Before you read this, take a look at how to make a PDF searchable.
This article is about how to run OCR on PDFs (or entire folders of PDFs) to make scanned text selectable and searchable. Optical Character Recognition or text recognition, allows for the translation of scanned PDF documents into searchable data.
Note: OCR is only available in Bluebeam Revu eXtreme.
How to use Bluebeam Revu eXtreme’s OCR technology to transform scanned PDFs into text searchable and selectable files
- Go to Document > OCR or press CTRL+SHIFT+O. The OCR dialog box appears.
- Alternatively, go to Batch > OCR.
- The OCR function will also be invoked when the Create PDF from Scanner or Camera function in Revu is used, opening the OCR dialog box automatically.
The active PDF, if any, is automatically added to the process. To add more PDFs, click Add and use one or more of the following methods:
- Files: Adds individual files from a network or local drive. Selecting this option will cause the Open dialog box to appear. Navigate to the appropriate location and select the desired files.
- Open Files: Adds all files currently open in Revu.
- Open Set: Adds all files contained in the current Set.
- Folder: Adds all files in a selected folder on a network or local drive, but not files contained in any of its subfolders. Selecting this option will cause the Select Folder dialog box to appear. Navigate to the desired folder and select it.
- Folder and Subfolders: Adds all files in a selected folder on a network or local drive as well as all files within any of its subfolders.
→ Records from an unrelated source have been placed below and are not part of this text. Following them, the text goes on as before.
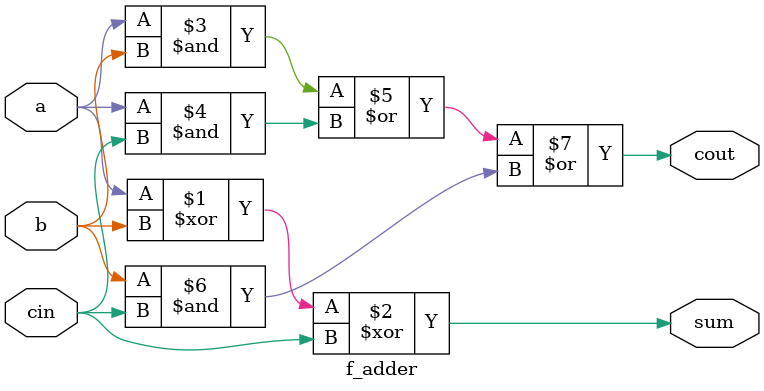
<source format=sv>
module f_adder ( input logic a, b, cin,
                output logic sum, cout );
    
    assign sum = a ^ b ^ cin;
    assign cout = (a & b) | (a & cin) | (b & cin);
    
endmodule

</source>
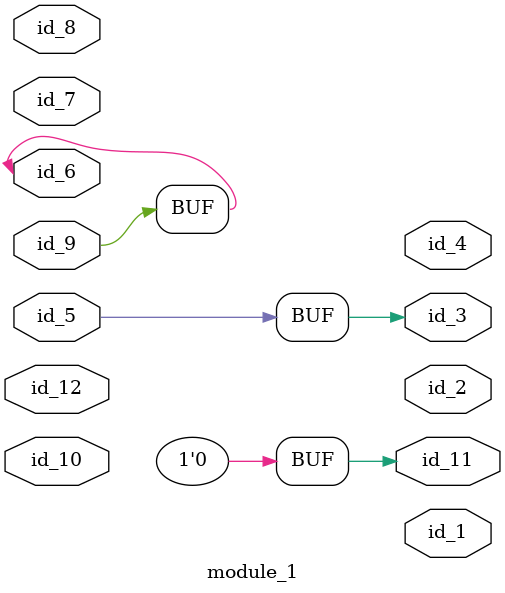
<source format=v>
module module_0 ();
  assign id_1 = id_1;
  assign id_2 = id_2 - 1'b0;
  wire id_3;
endmodule
module module_1 (
    id_1,
    id_2,
    id_3,
    id_4,
    id_5,
    id_6,
    id_7,
    id_8,
    id_9,
    id_10,
    id_11,
    id_12
);
  inout wire id_12;
  output wire id_11;
  input wire id_10;
  input wire id_9;
  input wire id_8;
  input wire id_7;
  inout wire id_6;
  inout wire id_5;
  output wire id_4;
  output wire id_3;
  output wire id_2;
  output wire id_1;
  wire id_13;
  assign id_11 = -1'b0;
  genvar id_14;
  initial id_6 = id_9;
  wire id_15;
  assign id_3 = (id_5);
  module_0 modCall_1 ();
endmodule

</source>
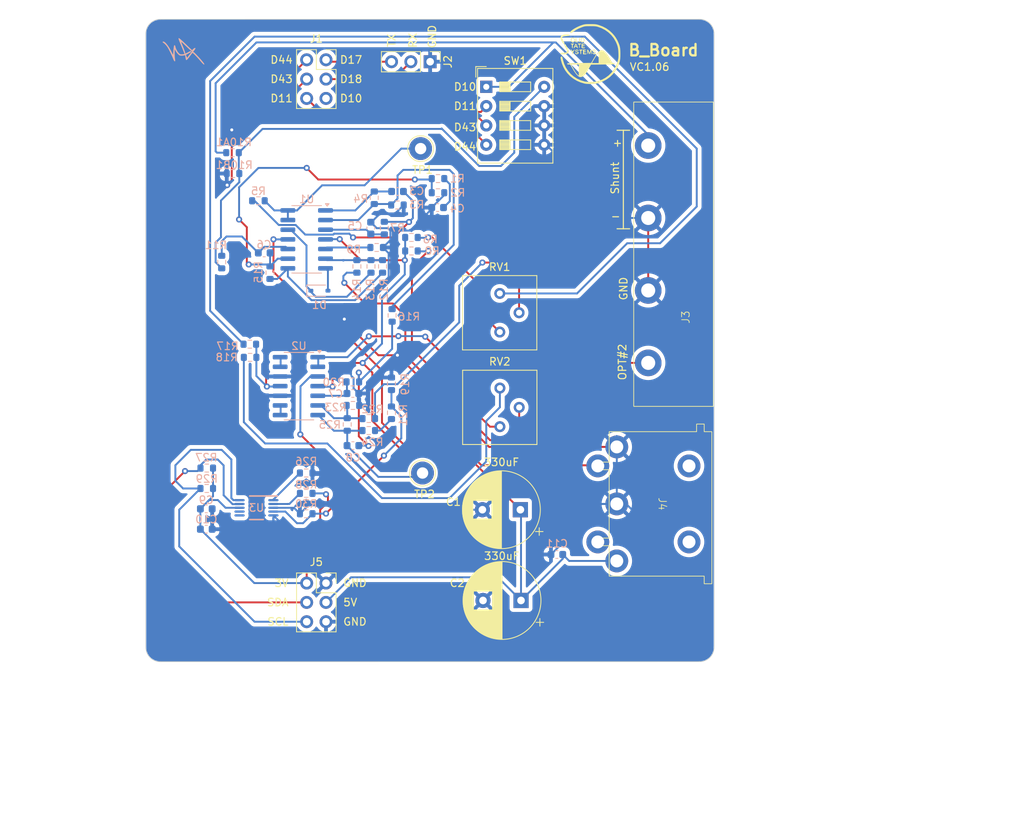
<source format=kicad_pcb>
(kicad_pcb
	(version 20240108)
	(generator "pcbnew")
	(generator_version "8.0")
	(general
		(thickness 1.6)
		(legacy_teardrops no)
	)
	(paper "A4")
	(title_block
		(title "Bottom Board")
		(date "2023-03-09")
		(rev "0")
	)
	(layers
		(0 "F.Cu" signal)
		(31 "B.Cu" signal)
		(32 "B.Adhes" user "B.Adhesive")
		(33 "F.Adhes" user "F.Adhesive")
		(34 "B.Paste" user)
		(35 "F.Paste" user)
		(36 "B.SilkS" user "B.Silkscreen")
		(37 "F.SilkS" user "F.Silkscreen")
		(38 "B.Mask" user)
		(39 "F.Mask" user)
		(40 "Dwgs.User" user "User.Drawings")
		(41 "Cmts.User" user "User.Comments")
		(42 "Eco1.User" user "User.Eco1")
		(43 "Eco2.User" user "User.Eco2")
		(44 "Edge.Cuts" user)
		(45 "Margin" user)
		(46 "B.CrtYd" user "B.Courtyard")
		(47 "F.CrtYd" user "F.Courtyard")
		(48 "B.Fab" user)
		(49 "F.Fab" user)
		(50 "User.1" user)
		(51 "User.2" user)
		(52 "User.3" user)
		(53 "User.4" user)
		(54 "User.5" user)
		(55 "User.6" user)
		(56 "User.7" user)
		(57 "User.8" user)
		(58 "User.9" user)
	)
	(setup
		(pad_to_mask_clearance 0)
		(allow_soldermask_bridges_in_footprints no)
		(pcbplotparams
			(layerselection 0x00010fc_ffffffff)
			(plot_on_all_layers_selection 0x0000000_00000000)
			(disableapertmacros no)
			(usegerberextensions yes)
			(usegerberattributes no)
			(usegerberadvancedattributes no)
			(creategerberjobfile yes)
			(dashed_line_dash_ratio 12.000000)
			(dashed_line_gap_ratio 3.000000)
			(svgprecision 4)
			(plotframeref no)
			(viasonmask no)
			(mode 1)
			(useauxorigin no)
			(hpglpennumber 1)
			(hpglpenspeed 20)
			(hpglpendiameter 15.000000)
			(pdf_front_fp_property_popups yes)
			(pdf_back_fp_property_popups yes)
			(dxfpolygonmode yes)
			(dxfimperialunits yes)
			(dxfusepcbnewfont yes)
			(psnegative no)
			(psa4output no)
			(plotreference yes)
			(plotvalue no)
			(plotfptext yes)
			(plotinvisibletext no)
			(sketchpadsonfab no)
			(subtractmaskfromsilk yes)
			(outputformat 1)
			(mirror no)
			(drillshape 0)
			(scaleselection 1)
			(outputdirectory "Gerber/")
		)
	)
	(net 0 "")
	(net 1 "+5VD")
	(net 2 "SDA")
	(net 3 "D43")
	(net 4 "D44")
	(net 5 "TX")
	(net 6 "D11")
	(net 7 "RX")
	(net 8 "SW_OUT")
	(net 9 "Net-(U2B-+)")
	(net 10 "Net-(D1-K)")
	(net 11 "Net-(D1-A)")
	(net 12 "-5V")
	(net 13 "E23_INPUT")
	(net 14 "Net-(U2B--)")
	(net 15 "AN0")
	(net 16 "+3V0")
	(net 17 "SCL")
	(net 18 "+12V")
	(net 19 "Net-(U2C--)")
	(net 20 "Net-(U2D--)")
	(net 21 "GND")
	(net 22 "Net-(C4-Pad1)")
	(net 23 "Net-(U1A-+)")
	(net 24 "Net-(U1C--)")
	(net 25 "Net-(U1C-+)")
	(net 26 "Net-(U1A--)")
	(net 27 "Net-(U1D--)")
	(net 28 "Net-(U1B-+)")
	(net 29 "Net-(U1B--)")
	(net 30 "Net-(U3-ADDR)")
	(net 31 "Net-(U3-ALERT_RDY)")
	(net 32 "unconnected-(U3-AIN2-Pad6)")
	(net 33 "unconnected-(U3-AIN3-Pad7)")
	(net 34 "Net-(R22-Pad2)")
	(net 35 "Net-(R17-Pad2)")
	(net 36 "Net-(C3-Pad1)")
	(net 37 "Net-(R14-Pad2)")
	(net 38 "Net-(R6-Pad1)")
	(net 39 "Net-(C8-Pad1)")
	(net 40 "Net-(R12-Pad1)")
	(net 41 "Net-(C8-Pad2)")
	(net 42 "Net-(C3-Pad2)")
	(net 43 "Net-(R18-Pad1)")
	(net 44 "Net-(R8-Pad2)")
	(net 45 "D10")
	(net 46 "Net-(R21-Pad2)")
	(net 47 "OPT.#2")
	(footprint "Button_Switch_THT:SW_DIP_SPSTx04_Slide_9.78x12.34mm_W7.62mm_P2.54mm" (layer "F.Cu") (at 144.78 71.882))
	(footprint "Capacitor_THT:CP_Radial_D10.0mm_P5.00mm" (layer "F.Cu") (at 149.270323 127.508 180))
	(footprint "bot_lib:DIN_5_PIN" (layer "F.Cu") (at 167.95 126.746 -90))
	(footprint "Capacitor_THT:CP_Radial_D10.0mm_P5.00mm" (layer "F.Cu") (at 149.352 139.446 180))
	(footprint "bot_lib:PinSocket_2x03_P2.54mm_Vertical" (layer "F.Cu") (at 123.698 68.326))
	(footprint "TestPoint:TestPoint_Loop_D2.54mm_Drill1.5mm_Beaded" (layer "F.Cu") (at 136.398 122.682))
	(footprint "bot_lib:PinSocket_2x03_P2.54mm_Vertical" (layer "F.Cu") (at 123.698 137.16))
	(footprint "bot_lib:Potentiometer_Bourns_3386P_Vertical" (layer "F.Cu") (at 146.573 116.586))
	(footprint "Connector_PinHeader_2.54mm:PinHeader_1x03_P2.54mm_Vertical" (layer "F.Cu") (at 137.399 68.58 -90))
	(footprint "TestPoint:TestPoint_Loop_D2.54mm_Drill1.5mm_Beaded" (layer "F.Cu") (at 136.144 80.01))
	(footprint "bot_lib:Terminal_Strip_4_Pin" (layer "F.Cu") (at 166.0825 108.195 90))
	(footprint "bot_lib:Potentiometer_Bourns_3386P_Vertical" (layer "F.Cu") (at 146.558 104.14))
	(footprint "bot_lib:logo_SSS" (layer "F.Cu") (at 158.496 67.564))
	(footprint "Resistor_SMD:R_0603_1608Metric" (layer "B.Cu") (at 129.6162 95.504 -90))
	(footprint "Resistor_SMD:R_0603_1608Metric" (layer "B.Cu") (at 116.332 96.329 -90))
	(footprint "Capacitor_SMD:C_0603_1608Metric" (layer "B.Cu") (at 127.2416 119.0762))
	(footprint "Resistor_SMD:R_0603_1608Metric" (layer "B.Cu") (at 132.3976 101.9495 90))
	(footprint "Resistor_SMD:R_0603_1608Metric" (layer "B.Cu") (at 121.095 125.36 180))
	(footprint "Capacitor_SMD:C_0603_1608Metric"
		(layer "B.Cu")
		(uuid "0ec3f5c2-58d1-4e84-b29a-0e6a96eaa8ad")
		(at 133.109 85.6488)
		(descr "Capacitor SMD 0603 (1608 Metric), square (rectangular) end terminal, IPC_7351 nominal, (Body size source: IPC-SM-782 page 76, https://www.pcb-3d.com/wordpress/wp-content/uploads/ipc-sm-782a_amendment_1_and_2.pdf), generated with kicad-footprint-generator")
		(tags "capacitor")
		(property "Reference" "C3"
			(at 2.527 -0.0508 0)
			(layer "B.SilkS")
			(uuid "717adc24-814b-4cba-9c47-ecd078b8c6ef")
			(effects
				(font
					(size 1 1)
					(thickness 0.15)
				)
				(justify mirror)
			)
		)
		(property "Value" "0.1uF"
			(at 1.425572 0.4125 0)
			(layer "B.Fab")
			(uuid "6373ba66-6695-47fe-a74b-c8d1d639da1e")
			(effects
				(font
					(size 1 1)
					(thickness 0.15)
				)
				(justify mirror)
			)
		)
		(property "Footprint" "Capacitor_SMD:C_0603_1608Metric"
			(at 0 0 0)
			(unlocked yes)
			(layer "F.Fab")
			(hide yes)
			(uuid "91d8120c-d7f9-4d8c-924a-ef6170042312")
			(effects
				(font
					(size 1.27 1.27)
					(thickness 0.15)
				)
			)
		)
		(property "Datasheet" ""
			(at 0 0 0)
			(unlocked yes)
			(layer "F.Fab")
			(hide yes)
			(uuid "db31d8fa-33a6-4c02-a0c9-06ba78491415")
			(effects
				(font
					(size 1.27 1.27)
					(thickness 0.15)
				)
			)
		)
		(property "Description" ""
			(at 0 0 0)
			(unlocked yes)
			(layer "F.Fab")
			(hide yes)
			(uuid "3f43e64b-4a6d-4701-b6e8-e659bc61ae5b")
			(effects
				(font
					(size 1.27 1.27)
					(thickness 0.15)
				)
			)
		)
		(property ki_fp_filters "C_*")
		(path "/ee4297bc-e359-4ca9-a332-1c56ec8d1be6")
		(sheetname "Root")
		(sheetfile "Bottom_Board.kicad_sch")
		(attr smd)
		(fp_line
			(start 0.14058 -0.51)
			(end -0.14058 -0.51)
			(stroke
				(width 0.12)
				(type solid)
			)
			(layer "B.SilkS")
			(uuid "61edfcec-4fc6-473f-9d58-897e1bd9ac4a")
		)
		(fp_line
			(start 0.14058 0.51)
			(end -0.14058 0.51)
			(stroke
				(width 0.12)
				(type solid)
			)
			(layer "B.SilkS")
			(uuid "7b40a983-2551-4468-8eba-69f64616e813")
		)
		(fp_line
			(start -1.48 -0.73)
			(end 1.48 -0.73)
			(stroke
				(width 0.05)
				(type solid)
			)
			(layer "B.CrtYd")
			(uuid "22b6a9f6-dc6f-46f4-9888-365d3e85175d")
		)
		(fp_line
			(start -1.48 0.73)
			(end -1.48 -0.73)
			(stroke
				(width 0.05)
				(type solid)
			)
			(layer "B.CrtYd")
			(uuid "20402ce6-a877-4b95-b92d-53594866f002")
		)
		(fp_line
			(start 1.48 -0.73)
			(end 1.48 0.73)
			(stroke
				(width 0.05)
				(type solid)
			)
			(layer "B.CrtYd")
			(uuid "d4782588-7548-47c5-adf2-7ade5f9dac6b")
		)
		(fp_line
			(start 1.48 0.73)
			(end -1.48 0.73)
			(stroke
				(width 0.05)
				(type solid)
			)
			(layer "B.CrtYd")
			(uuid "58a9e88e-b721-4de1-8b89-a0e88cb70ea0")
		)
		(fp_line
			(start -0.8 -0.4)
			(end 0.8 -0.4)
			(stroke
				(width 0.1)
				(type solid)
	
... [455690 chars truncated]
</source>
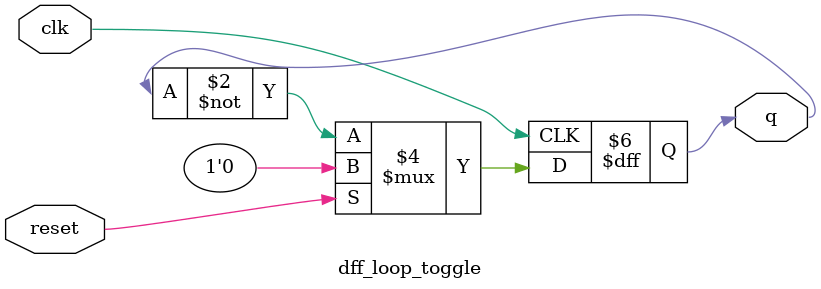
<source format=v>
module dff_loop_toggle (
    input clk,
    input reset,
    output reg q
);
    always @(posedge clk) begin
        if (reset)
            q <= 1'b0;
        else
            q <= ~q;
    end
endmodule
</source>
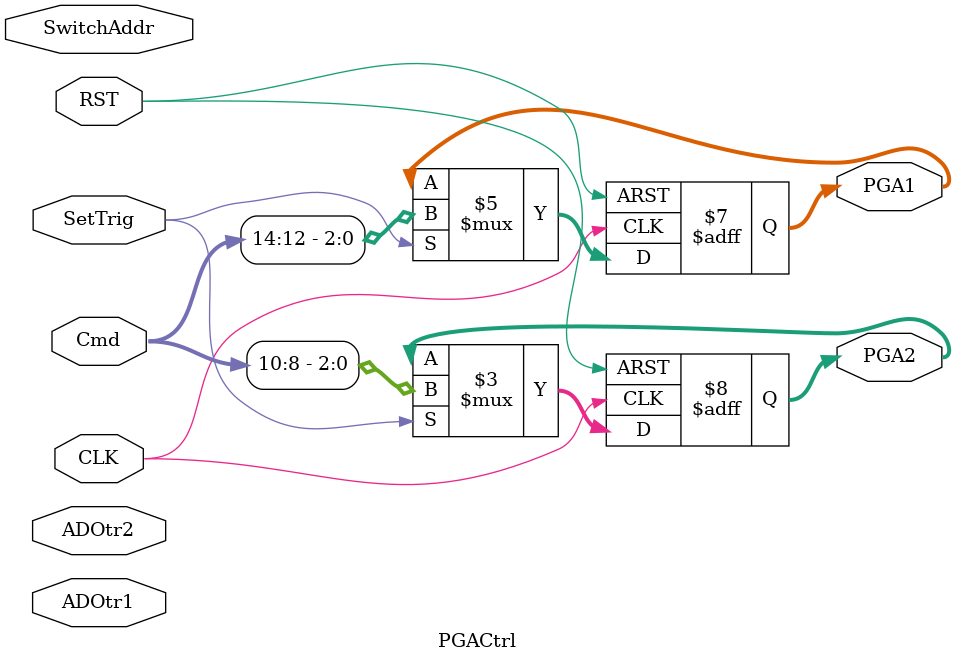
<source format=v>
`timescale 1ns/1ps


//G2 G1 G0      Gain
//0  0  0       0.08
//0  0  1       0.16
//0  1  0       0.32
//0  1  1       0.63
//1  0  0       1.26
//1  0  1       2.52
//1  1  0       5.01
//1  1  0       10.0

//Command format
//Ch1        Ch2      
//0 1 1 1    0 1 1 1 [05]


//**************************************************************//
//**************************************************************//

module PGACtrl
(
    CLK, RST, 
	 SetTrig,                         //Set trig, 1 CLK
	 Cmd,
	 ADOtr1, ADOtr2,                  //Overflow flag of ADC
	 SwitchAddr,
	 PGA1, PGA2                       //PGA control bus
);
    //Parameters
	 
	 
	 //Macro Defination
	 
	 
	 //Interface for FIFO Rd
	 input CLK, RST;
	 input SetTrig;           //Set gain trig
	 input ADOtr1, ADOtr2;    //Overflow Flag
	 input [8:0] SwitchAddr;
	 input [15:0] Cmd;
	 
    output reg [2:0] PGA1;   //PGA1
	 output reg [2:0] PGA2;   //PGA2

	 //Internal Registers
	 //reg [3:0] Stat;        //State machine state
//	 reg [3:0] PGAL1;
//	 reg [3:0] PGAS1;
//	 reg [3:0] PGAL2;
//	 reg [3:0] PGAS2;
		

	 always @ (posedge CLK or negedge RST)
	 
		if (!RST) begin
			PGA1 <= 3'b011;
			PGA2 <= 3'b011;
			
//			PGAL1 <= 3'b011;
//			PGAS1 <= 3'b100;
//			PGAL2 <= 3'b011;
//			PGAS2 <= 3'b100;

		end

		else if (SetTrig) begin      //Set Gain
			PGA1 <= Cmd[14:12];       //Channel 1 
			PGA2 <= Cmd[10:8];        //Channel 2
		end
		/*
		else if (SetTrig) begin       //Set Gain
			PGAL1 <= Cmd[14:12];       //Channel 1
			PGAS1 <= Cmd[14:12]+3'b001;//Channel 1
			
			PGAL2 <= Cmd[10:8];        //Channel 2
			PGAS2 <= Cmd[10:8]+3'b001; //Channel 1 
		end
		/*
		//8-electrode
		else if (Cmd[11:8] == 4'b1000) begin
			// Adj
			if (SwitchAddr == 1 || SwitchAddr == 7 || SwitchAddr == 8 || SwitchAddr == 14 || SwitchAddr == 19 || SwitchAddr == 23 || SwitchAddr == 26 || SwitchAddr == 28) begin
				PGA1 <= PGAL1;        //Channel 1
			   PGA2 <= PGAL2;        //Channel 2		
			end
			else begin
				PGA1 <= PGAS1;        //Channel 1
			   PGA2 <= PGAS2;        //Channel 2			
			end
		end

		//12-electrode
		else begin
			if (SwitchAddr == 1 || SwitchAddr == 11 || SwitchAddr == 12 || SwitchAddr == 22 || SwitchAddr == 31 || SwitchAddr == 39 || SwitchAddr == 46 || SwitchAddr == 52 || SwitchAddr == 57 || SwitchAddr == 61 || SwitchAddr == 64 || SwitchAddr == 66) begin
				PGA1 <= PGAL1;        //Channel 1
			   PGA2 <= PGAL2;        //Channel 2			
			end
			else begin
				PGA1 <= PGAS1;        //Channel 1 
				PGA2 <= PGAS2;        //Channel 2
			end		
		end
	   */
			
endmodule
	 
</source>
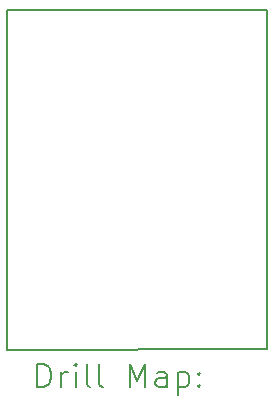
<source format=gbr>
%TF.GenerationSoftware,KiCad,Pcbnew,8.0.4*%
%TF.CreationDate,2024-07-24T14:51:08+09:00*%
%TF.ProjectId,VR-Conditioner-MAX9926+reg,56522d43-6f6e-4646-9974-696f6e65722d,3.7*%
%TF.SameCoordinates,PX68c4118PY713e7a8*%
%TF.FileFunction,Drillmap*%
%TF.FilePolarity,Positive*%
%FSLAX45Y45*%
G04 Gerber Fmt 4.5, Leading zero omitted, Abs format (unit mm)*
G04 Created by KiCad (PCBNEW 8.0.4) date 2024-07-24 14:51:08*
%MOMM*%
%LPD*%
G01*
G04 APERTURE LIST*
%ADD10C,0.150000*%
%ADD11C,0.200000*%
G04 APERTURE END LIST*
D10*
X2350000Y3125000D02*
X2350000Y254000D01*
X2350000Y254000D02*
X150000Y250000D01*
X150000Y250000D02*
X150000Y3125000D01*
X2350000Y3125000D02*
X150000Y3125000D01*
D11*
X403277Y-68984D02*
X403277Y131016D01*
X403277Y131016D02*
X450896Y131016D01*
X450896Y131016D02*
X479467Y121492D01*
X479467Y121492D02*
X498515Y102445D01*
X498515Y102445D02*
X508039Y83397D01*
X508039Y83397D02*
X517562Y45302D01*
X517562Y45302D02*
X517562Y16731D01*
X517562Y16731D02*
X508039Y-21365D01*
X508039Y-21365D02*
X498515Y-40412D01*
X498515Y-40412D02*
X479467Y-59460D01*
X479467Y-59460D02*
X450896Y-68984D01*
X450896Y-68984D02*
X403277Y-68984D01*
X603277Y-68984D02*
X603277Y64350D01*
X603277Y26254D02*
X612801Y45302D01*
X612801Y45302D02*
X622324Y54826D01*
X622324Y54826D02*
X641372Y64350D01*
X641372Y64350D02*
X660420Y64350D01*
X727086Y-68984D02*
X727086Y64350D01*
X727086Y131016D02*
X717562Y121492D01*
X717562Y121492D02*
X727086Y111969D01*
X727086Y111969D02*
X736610Y121492D01*
X736610Y121492D02*
X727086Y131016D01*
X727086Y131016D02*
X727086Y111969D01*
X850896Y-68984D02*
X831848Y-59460D01*
X831848Y-59460D02*
X822324Y-40412D01*
X822324Y-40412D02*
X822324Y131016D01*
X955658Y-68984D02*
X936610Y-59460D01*
X936610Y-59460D02*
X927086Y-40412D01*
X927086Y-40412D02*
X927086Y131016D01*
X1184229Y-68984D02*
X1184229Y131016D01*
X1184229Y131016D02*
X1250896Y-11841D01*
X1250896Y-11841D02*
X1317563Y131016D01*
X1317563Y131016D02*
X1317563Y-68984D01*
X1498515Y-68984D02*
X1498515Y35778D01*
X1498515Y35778D02*
X1488991Y54826D01*
X1488991Y54826D02*
X1469943Y64350D01*
X1469943Y64350D02*
X1431848Y64350D01*
X1431848Y64350D02*
X1412801Y54826D01*
X1498515Y-59460D02*
X1479467Y-68984D01*
X1479467Y-68984D02*
X1431848Y-68984D01*
X1431848Y-68984D02*
X1412801Y-59460D01*
X1412801Y-59460D02*
X1403277Y-40412D01*
X1403277Y-40412D02*
X1403277Y-21365D01*
X1403277Y-21365D02*
X1412801Y-2317D01*
X1412801Y-2317D02*
X1431848Y7207D01*
X1431848Y7207D02*
X1479467Y7207D01*
X1479467Y7207D02*
X1498515Y16731D01*
X1593753Y64350D02*
X1593753Y-135650D01*
X1593753Y54826D02*
X1612801Y64350D01*
X1612801Y64350D02*
X1650896Y64350D01*
X1650896Y64350D02*
X1669943Y54826D01*
X1669943Y54826D02*
X1679467Y45302D01*
X1679467Y45302D02*
X1688991Y26254D01*
X1688991Y26254D02*
X1688991Y-30888D01*
X1688991Y-30888D02*
X1679467Y-49936D01*
X1679467Y-49936D02*
X1669943Y-59460D01*
X1669943Y-59460D02*
X1650896Y-68984D01*
X1650896Y-68984D02*
X1612801Y-68984D01*
X1612801Y-68984D02*
X1593753Y-59460D01*
X1774705Y-49936D02*
X1784229Y-59460D01*
X1784229Y-59460D02*
X1774705Y-68984D01*
X1774705Y-68984D02*
X1765182Y-59460D01*
X1765182Y-59460D02*
X1774705Y-49936D01*
X1774705Y-49936D02*
X1774705Y-68984D01*
X1774705Y54826D02*
X1784229Y45302D01*
X1784229Y45302D02*
X1774705Y35778D01*
X1774705Y35778D02*
X1765182Y45302D01*
X1765182Y45302D02*
X1774705Y54826D01*
X1774705Y54826D02*
X1774705Y35778D01*
M02*

</source>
Selecting this option will cause the Select Folder dialog box to appear. Navigate to the desired folder and select it.
To run the process on specific pages only for one or more of the PDFs, select the desired PDF and choose one of the following from its Pages dropdown:
- All Pages: Sets the range to all pages.
- Current: Sets the range to the current page only. The current page number will appear in parentheses, for example, Current (2) if page 2 is the current page.
- Selected: Sets the range to the current selection. This option only appears if pages were selected prior to invoking the command.
- Custom: Sets the range to a custom value.
When this option is selected the list becomes a text box.To enter a custom range:
- Use a dash between page numbers to define those two pages and all pages in between.
- Use a comma to define pages that are separated.
For example: 1-3, 5, 9 will include pages 1, 2, 3, 5 and 9.
Even Pages: Limits the process to only even pages.
Odd Pages: Limits the process to only odd pages.
Landscape Pages: Limits the process to only landscape-oriented pages.
Portrait Pages: Limits the process to only portrait-oriented pages.
Set the OCR configuration Options, as desired:
- Language: Select the languages used by the OCR process. Multiple languages can be used on the same PDF.
- Document Type: Use to optimize the OCR process for the selected document type. The CAD Drawing setting tends to ignore text formatting, for example, while the Text Document setting does not.
- Optimize For: Choose whether to optimize the OCR process for Accuracy of Speed.
- Correct Skew: Enable to correct angular deviations in scanned documents.
- Detect Orientation: Enable to detect the page orientation (90, 180 and 270 degrees) of each page and correct it if needed.
- Detect Vertical Text: Enable to detect text that is oriented vertically.
- Detect Text in Pictures and Drawings: Enable to detect text in graphics.
- Skip Vector Pages: Enable to skip processing of pages with vector content.
Page Chunk Size: Use to determine the maximum number of pages sent to the OCR engine at one time. Increasing chunk size can increase speed, but will also consume more of the computer’s resources.
- Max Vector Size: Use to set the maximum vector size that will be analyzed during the OCR process; any vectors larger than this setting will be discarded in pre-processing. Decreasing this value can increase speed, but might also cause larger text (for example, larger fonts) to be inadvertently ignored.
- Click OK to run OCR.
Drawbacks of using bluebeam OCR
Trying to make a PDF searchable in bluebeam is always going to be hit or miss. Text recognition needs to be set up specifically for the font and character set that you are using for the best results.